We want to stick with the DS because of, just, like, we've got the technology; we've done a lot on the DS with Drawn to Life and with our other projects, so basically it's stupid to jump off ship of the DS.

We did three original properties when we first started out with mobile, that were specific to mobile -- THQ Wireless picked them up -- it's kind of weird that we've been working with THQ this entire time, it's entirely by accident. It just kind of happened. We worked with them, did a few projects, did Full Spectrum Warrior, and we just always had a working relationship with THQ, and then they published Drawn to Life.

Was the work with THQ Wireless what led to your deal with THQ on the DS?

I think that was a factor. And THQ's done really well, promoting Drawn to LIfe. For a developer to go from mobile to DS, that's a big step. A lot of publishers, they don't take that chance. And I've got to give THQ a lot of credit for that, they were like "We'll give you a shot at this, we believe you can do it." And, they did.

Was it a big challenge to work on the DS after mobile?

It wasn't a big challenge, but it was a bigger challenge just to get on the DS, just to get, like, official sponsorship. We actually did a homebrew version of Drawn to Life on the DS.

Like running it on an R4-type thing?

Yeah, exactly. When it was in its infancy, we did a homebrew demo and showed it to Nintendo, and Nintendo approved us. We're like, "Look, we can do this. We're really hungry, we really want to do original stuff, we want to do our own stuff, and we don't want to do mobile." We didn't start a company to do mobile.

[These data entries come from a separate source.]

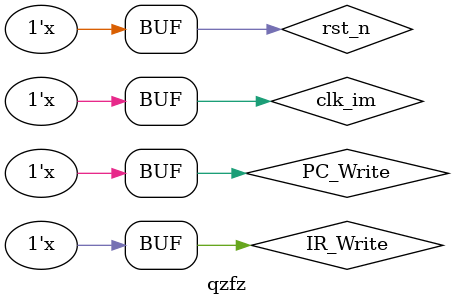
<source format=v>
`timescale 1ns / 1ps


module qzfz();
//INPUT
reg rst_n;
reg IR_Write;
reg PC_Write;
reg clk_im;
//OUTPUT
wire [31:0]inst;

initial
   begin
      rst_n=1;clk_im=0;IR_Write=0;PC_Write=1;
   end
always
    begin
       #200  rst_n=~rst_n;
    end
always
    begin
       #25  clk_im=~clk_im;
    end
always
    begin
       #40  IR_Write=~IR_Write;
    end
always
    begin
       #30  PC_Write=~PC_Write;
    end
  zhilin ff(rst_n,IR_Write,PC_Write,clk_im,inst);
endmodule

</source>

Do you still have that homebrew version?

I do! I still have it, I'll never let it go. I still have it on my card. It's really horrible (laughs).

When I first came up with the idea for Drawn to Life, it was like a Saturday afternoon, and I was just, like -- I had a bunch of ideas for DS games, and I didn't like any of them, but then I was like "Wait, what if you could just draw everything! And then it could come to life!" And then I pitched it to the other people in my company and they were like "that's the stupidest idea I've ever heard." It took me like a week or two to get them on board.

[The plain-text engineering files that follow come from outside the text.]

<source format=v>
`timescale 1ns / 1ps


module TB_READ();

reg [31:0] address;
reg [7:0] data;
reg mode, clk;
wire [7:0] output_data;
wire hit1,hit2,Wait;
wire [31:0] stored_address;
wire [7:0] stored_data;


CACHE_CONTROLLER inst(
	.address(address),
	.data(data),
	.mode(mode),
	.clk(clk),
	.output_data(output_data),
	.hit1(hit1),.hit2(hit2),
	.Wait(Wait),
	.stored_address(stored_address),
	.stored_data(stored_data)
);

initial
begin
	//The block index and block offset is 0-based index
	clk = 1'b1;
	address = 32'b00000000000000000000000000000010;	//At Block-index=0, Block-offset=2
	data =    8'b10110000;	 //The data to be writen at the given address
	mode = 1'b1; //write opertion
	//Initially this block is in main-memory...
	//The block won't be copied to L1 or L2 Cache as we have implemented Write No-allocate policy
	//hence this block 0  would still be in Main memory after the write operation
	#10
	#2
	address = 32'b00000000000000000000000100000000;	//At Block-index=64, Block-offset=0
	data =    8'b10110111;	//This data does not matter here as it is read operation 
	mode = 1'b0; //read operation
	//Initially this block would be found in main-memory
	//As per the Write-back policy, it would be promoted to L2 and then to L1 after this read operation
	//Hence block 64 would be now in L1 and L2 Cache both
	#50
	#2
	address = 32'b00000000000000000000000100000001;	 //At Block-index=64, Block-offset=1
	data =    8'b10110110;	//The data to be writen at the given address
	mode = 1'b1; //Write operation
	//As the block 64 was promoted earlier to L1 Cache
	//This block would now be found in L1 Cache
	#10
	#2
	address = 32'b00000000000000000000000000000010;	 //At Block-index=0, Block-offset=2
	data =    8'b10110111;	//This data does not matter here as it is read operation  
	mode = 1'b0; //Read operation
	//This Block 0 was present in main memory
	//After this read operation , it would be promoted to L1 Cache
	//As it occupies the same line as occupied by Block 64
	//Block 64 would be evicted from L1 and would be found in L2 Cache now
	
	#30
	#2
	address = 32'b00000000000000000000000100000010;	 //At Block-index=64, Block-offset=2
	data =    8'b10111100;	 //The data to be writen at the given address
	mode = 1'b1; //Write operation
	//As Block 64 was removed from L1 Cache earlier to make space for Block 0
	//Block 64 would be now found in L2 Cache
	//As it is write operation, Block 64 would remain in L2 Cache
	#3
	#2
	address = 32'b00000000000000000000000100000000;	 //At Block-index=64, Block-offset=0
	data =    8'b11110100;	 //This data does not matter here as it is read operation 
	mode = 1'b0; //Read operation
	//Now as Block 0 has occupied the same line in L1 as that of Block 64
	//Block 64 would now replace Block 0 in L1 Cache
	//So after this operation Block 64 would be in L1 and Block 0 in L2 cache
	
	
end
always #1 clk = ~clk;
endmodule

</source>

Were you looking for a DS project at the time?

We wanted to get out of mobile, we were at that point. We looked into PSP as well, but we decided that DS is doing better, it looks like a better console, it's much cheaper as well -- it was much easier to fail on DS than it was on PSP.

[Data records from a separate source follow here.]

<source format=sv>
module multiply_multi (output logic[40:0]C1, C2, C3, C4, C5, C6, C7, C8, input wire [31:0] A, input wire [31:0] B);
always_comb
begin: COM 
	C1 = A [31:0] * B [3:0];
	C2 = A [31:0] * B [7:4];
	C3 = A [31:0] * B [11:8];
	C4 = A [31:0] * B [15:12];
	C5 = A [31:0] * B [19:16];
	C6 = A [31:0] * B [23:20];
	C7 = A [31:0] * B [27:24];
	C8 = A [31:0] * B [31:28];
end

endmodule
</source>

In Drawn to Life, there are things that you can draw, and other things that you just sort of color in ...

We really wanted to make things easy for the user on some aspects, like the whale, you know -- if you did per-pixel detection, you could make the whale really tiny and totally screw up your platforming. We erred on the side of "people were not good artists." But sometimes they want to make something really cool, like "Oh, it's a box, but it's a whale!" and use their imagination! It's a compromise.

The final boss -- I don't remember his name ...

Wilfre and the scorpion.

Really hard.

THQ wanted, to their credit, wanted to make a game that -- drawing is a universal concept, so they wanted to make a game that was more universally played so that anyone could get into it. I get a ton of fan mail that, you know, my sister plays this, my daughter, my son, even moms are like "I bought this game for my kid for Christmas, and now I'm playing it." That was really good for the game, but, as a gamer, I want a challenge, so the last level, I was like, "This is my level." I did it myself.

And the boss too, me and my technical director, Marius, we just sat there and coded the boss to make it really awesome, to make it pretty hard and stuff without giving any clues. And all the bosses -- we tried not to do any handholding, to balance the easy platforming.